PASSAGE TO READ
------------------------------------------------------------

Prints a ROM character on a given byte-aligned position on the screen in Mode 1 (320x200 px, 4 colours). It does it ~50% faster than cpct_drawCharM1.
void cpct_drawCharM1_f (void* video_memory, u8 fg_pen, u8 bg_pen, u8 ascii)
(2B DE) video_memory | Video memory location where the character will be drawn |
(1B C ) fg_pen | Foreground palette colour index (Similar to BASIC’s PEN, 0-3) |
(1B B ) bg_pen | Background palette colour index (PEN, 0-3) |
(1B A ) ascii | Character to be drawn (ASCII code) |
call cpct_drawCharM1_f_asm
This function reads a character from ROM and draws it at a given byte-aligned video memory location, that corresponds to the upper-left corner of the character. As this function assumes screen is configured for Mode 1 (320x200, 4 colours), it means that the character can only be drawn at module-4 pixel columns (0, 4, 8, 12...), because each byte contains 4 pixels in Mode 0. It prints the character in 2 colours (PENs) one for foreground (fg_pen), and the other for background (bg_pen).
This function does the same as cpct_drawCharM1, but as fast as possible, not taking into account any space constraints. It is unrolled, which makes it measure a great amount in bytes, but it is ~50% faster than <cpct_drawROMCharM1> The technique used to be so fast is difficult to understand: it uses dynamic code placement. I will try to sum up it here, and you can always read the detailed comments in the source to get a better understanding.

------------------------------------------------------------

Saved entries:
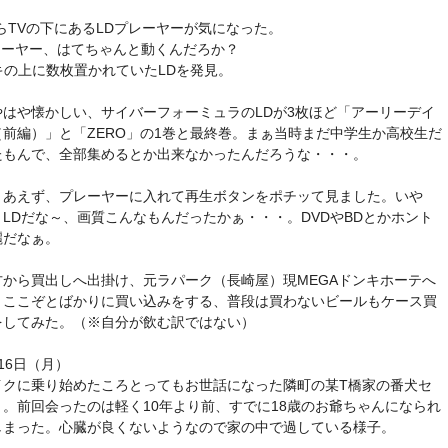
らTVの下にあるLDプレーヤーが気になった。
プレーヤー、はてちゃんと動くんだろか？
キの上に数枚置かれていたLDを発見。
やはや懐かしい、サイバーフォーミュラのLDが3枚ほど「アーリーデイ
（前編）」と「ZERO」の1巻と最終巻。まぁ当時まだ中学生か高校生だ
たもんで、全部集めるとか出来なかったんだろうな・・・。
りあえず、プレーヤーに入れて再生ボタンをポチッて見ました。いや
、LDだな～、画質こんなもんだったかぁ・・・。DVDやBDとかホント
麗だなぁ。
方から買出しへ出掛け、元ラパーク（長崎屋）現MEGAドンキホーテへ
きここぞとばかりに買い込みをする、普段は買わないビールもケース買
をしてみた。（※自分が飲む訳ではない）
16日（月）
イクに乗り始めたころとってもお世話になった隣町の某T橋家の番犬セ
リ。前回会ったのは軽く10年より前、すでに18歳のお爺ちゃんになられ
しまった。心臓が良くないようなので家の中で過している様子。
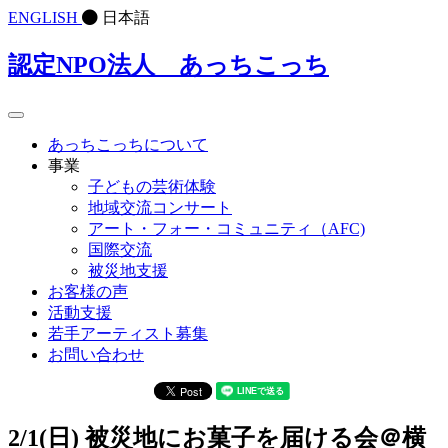
ENGLISH
日本語
認定NPO法人 あっちこっち
あっちこっちについて
事業
子どもの芸術体験
地域交流コンサート
アート・フォー・コミュニティ（AFC)
国際交流
被災地支援
お客様の声
活動支援
若手アーティスト募集
お問い合わせ
2/1(日) 被災地にお菓子を届ける会＠横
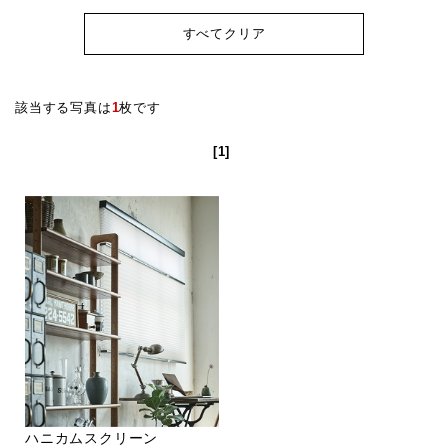
すべてクリア
該当する写真は
1
枚です
[1]
ハニカムスクリーン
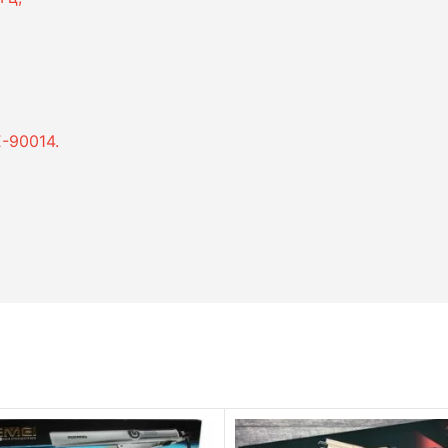
-90014.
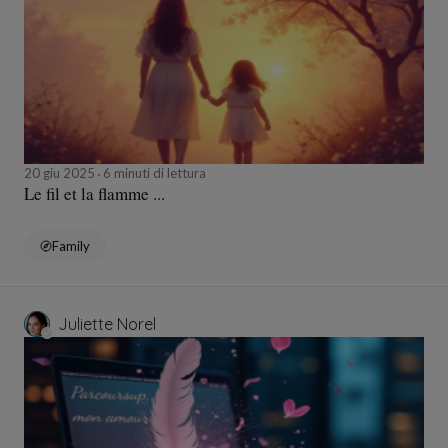
20 giu 2025
6 minuti di lettura
Le fil et la flamme ...
Family
Juliette Norel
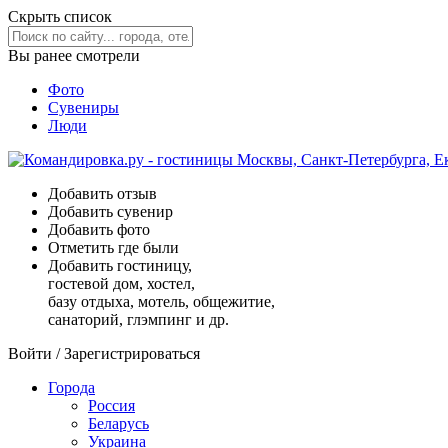
Скрыть список
Вы ранее смотрели
Фото
Сувениры
Люди
Добавить отзыв
Добавить сувенир
Добавить фото
Отметить где были
Добавить гостиницу,
гостевой дом, хостел,
базу отдыха, мотель, общежитие,
санаторий, глэмпинг и др.
Войти
/
Зарегистрироваться
Города
Россия
Беларусь
Украина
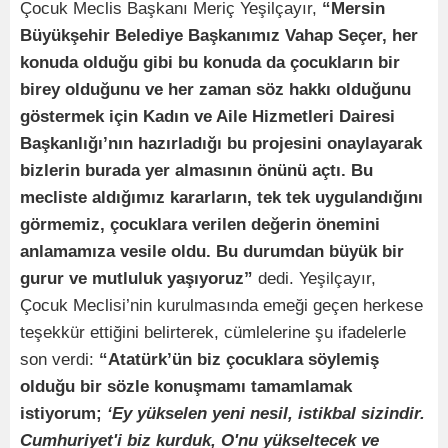
Çocuk Meclis Başkanı Meriç Yeşilçayır,
“Mersin
Büyükşehir Belediye Başkanımız Vahap Seçer, her
konuda olduğu gibi bu konuda da çocukların bir
birey olduğunu ve her zaman söz hakkı olduğunu
göstermek için Kadın ve Aile Hizmetleri Dairesi
Başkanlığı’nın hazırladığı bu projesini onaylayarak
bizlerin burada yer almasının önünü açtı. Bu
mecliste aldığımız kararların, tek tek uygulandığını
görmemiz, çocuklara verilen değerin önemini
anlamamıza vesile oldu. Bu durumdan büyük bir
gurur ve mutluluk yaşıyoruz”
dedi. Yeşilçayır,
Çocuk Meclisi’nin kurulmasında emeği geçen herkese
teşekkür ettiğini belirterek, cümlelerine şu ifadelerle
son verdi:
“Atatürk’ün biz çocuklara söylemiş
olduğu bir sözle konuşmamı tamamlamak
istiyorum;
‘Ey yükselen yeni nesil, istikbal sizindir.
Cumhuriyet'i biz kurduk, O'nu yükseltecek ve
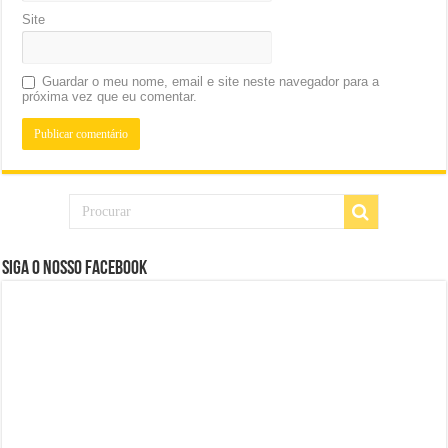
Site
Guardar o meu nome, email e site neste navegador para a
próxima vez que eu comentar.
Siga o nosso Facebook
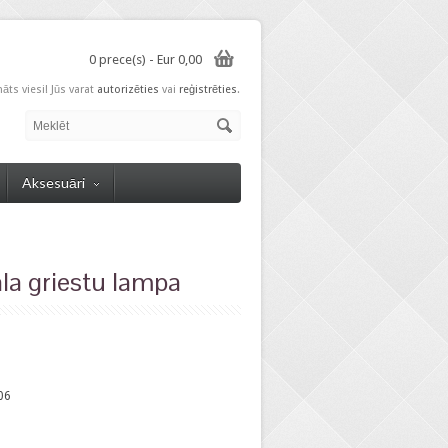
0 prece(s) - Eur 0,00
nāts viesi! Jūs varat
autorizēties
vai
reģistrēties
.
Aksesuāri
la griestu lampa
06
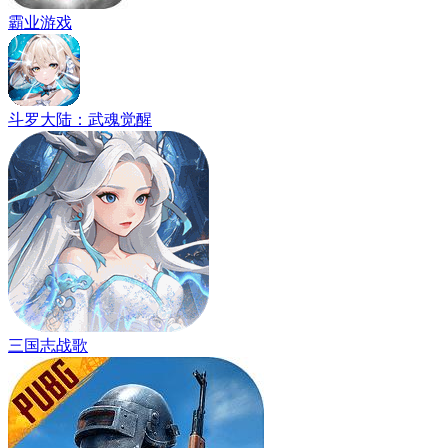
霸业游戏
斗罗大陆：武魂觉醒
三国志战歌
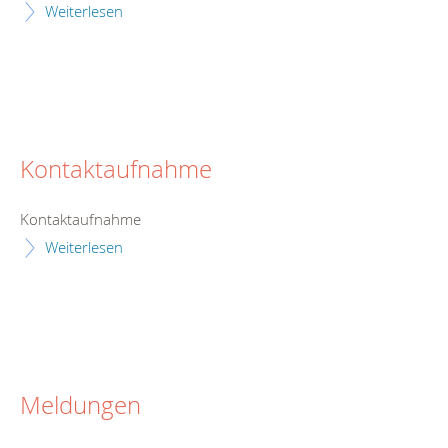
Weiterlesen
Kontaktaufnahme
Kontaktaufnahme
Weiterlesen
Meldungen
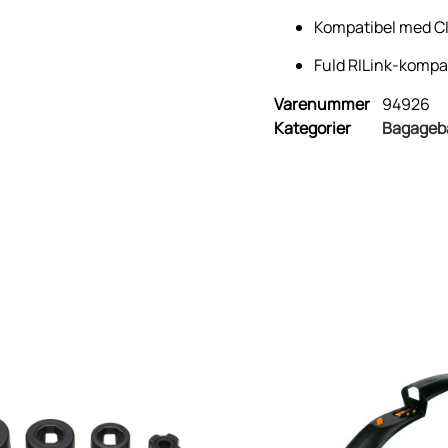
Kompatibel med CI
Fuld RILink-kompat
Varenummer
94926
Kategorier
Bagageb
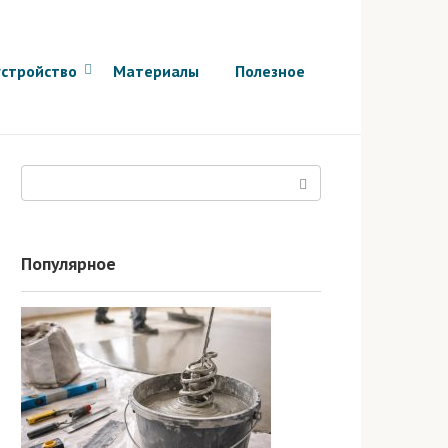
стройство
Материалы
Полезное
Поиск:
Популярное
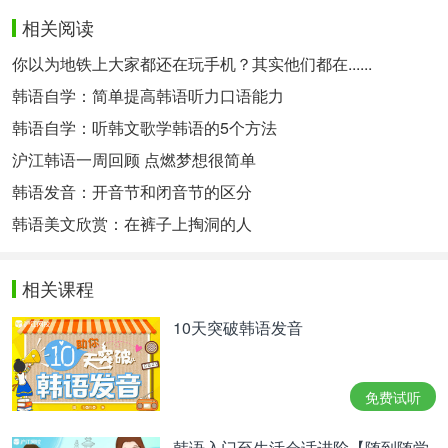
相关阅读
你以为地铁上大家都还在玩手机？其实他们都在......
韩语自学：简单提高韩语听力口语能力
韩语自学：听韩文歌学韩语的5个方法
沪江韩语一周回顾 点燃梦想很简单
韩语发音：开音节和闭音节的区分
韩语美文欣赏：在裤子上掏洞的人
相关课程
10天突破韩语发音
免费试听
韩语入门至生活会话进阶【随到随学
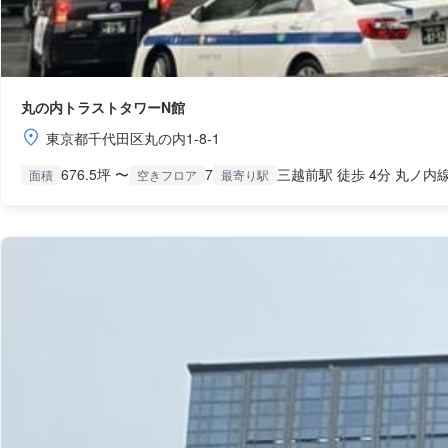
丸の内トラストタワーN館
東京都千代田区丸の内1-8-1
676.5坪 〜
7
三越前駅 徒歩 4分 丸ノ内線
面積
空きフロア
最寄り駅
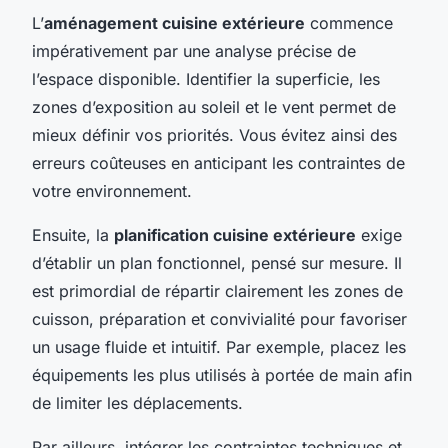
L’
aménagement cuisine extérieure
commence
impérativement par une analyse précise de
l’espace disponible. Identifier la superficie, les
zones d’exposition au soleil et le vent permet de
mieux définir vos priorités. Vous évitez ainsi des
erreurs coûteuses en anticipant les contraintes de
votre environnement.
Ensuite, la
planification cuisine extérieure
exige
d’établir un plan fonctionnel, pensé sur mesure. Il
est primordial de répartir clairement les zones de
cuisson, préparation et convivialité pour favoriser
un usage fluide et intuitif. Par exemple, placez les
équipements les plus utilisés à portée de main afin
de limiter les déplacements.
Par ailleurs, intégrer les contraintes techniques et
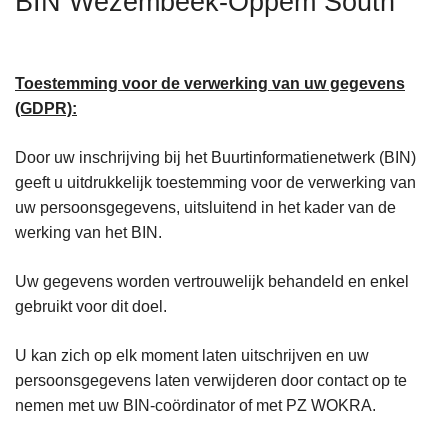
BIN Wezembeek-Oppem South
n
h
o
Toestemming voor de verwerking van uw gegevens
u
(GDPR):
d
g
Door uw inschrijving bij het Buurtinformatienetwerk (BIN)
a
geeft u uitdrukkelijk toestemming voor de verwerking van
a
uw persoonsgegevens, uitsluitend in het kader van de
n
werking van het BIN.
Uw gegevens worden vertrouwelijk behandeld en enkel
gebruikt voor dit doel.
U kan zich op elk moment laten uitschrijven en uw
persoonsgegevens laten verwijderen door contact op te
nemen met uw BIN-coördinator of met PZ WOKRA.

------------------------------------------------------------

EXERCISE 1
Rewrite the part of the cpct_drawCharM1_f documentation that opens with the words containing "This function does" and closes with "a better understanding.", substituting "self-modifying code" for "dynamic code placement".
EXERCISE 2
According to the cpct_drawCharM1_f documentation, in how many colors does the function print the character?
EXERCISE 3
Continue the cpct_drawCharM1_f documentation from where it stops.

TASK OUTPUT 1
This function does the same as cpct_drawCharM1, but as fast as possible, not taking into account any space constraints. It is unrolled, which makes it measure a great amount in bytes, but it is ~50% faster than <cpct_drawROMCharM1> The technique used to be so fast is difficult to understand: it uses self-modifying code. I will try to sum up it here, and you can always read the detailed comments in the source to get a better understanding.

TASK OUTPUT 2
It prints the character in two colors, one for the foreground (fg_pen) and one for the background (bg_pen).

TASK OUTPUT 3
1 | It gets the 8-byte definitions of a character. |
2 | It transforms each byte (a character line) into 2 bytes for video memory (8 pixels, 2 bits per pixel). |
The trick is in transforming from 1-byte character-line definition to 2-bytes video memory colours. As we have only 4 colours per pixel, we have 4 possible transform operations either for foreground colour or for background. So, we have to do 4 operations for each byte:
1 | Foreground colour for video byte 1 |
2 | Background colour for video byte 1 |
3 | Foreground colour for video byte 2 |
4 | Background colour for video byte 2 |
What we do is, instead of adding branching logic to the inner loop that has to select the operation to do for each byte and type, we create 4 8-byte holes in the code that we call “dynamic code sections” (DCS). Then, we use logic at the start of the routine to select the 4 operations that are required, depending on the selected foreground / background colours. When we know which operations are to be performed, we fill in the holes (DCS) with the machine code that performs the required operation. Then, when the inner loop is executed, it does not have to do any branching operations, being much much faster.
The resulting code is very difficult to follow, and very big in size, but when speed is the goal, this is the best approach.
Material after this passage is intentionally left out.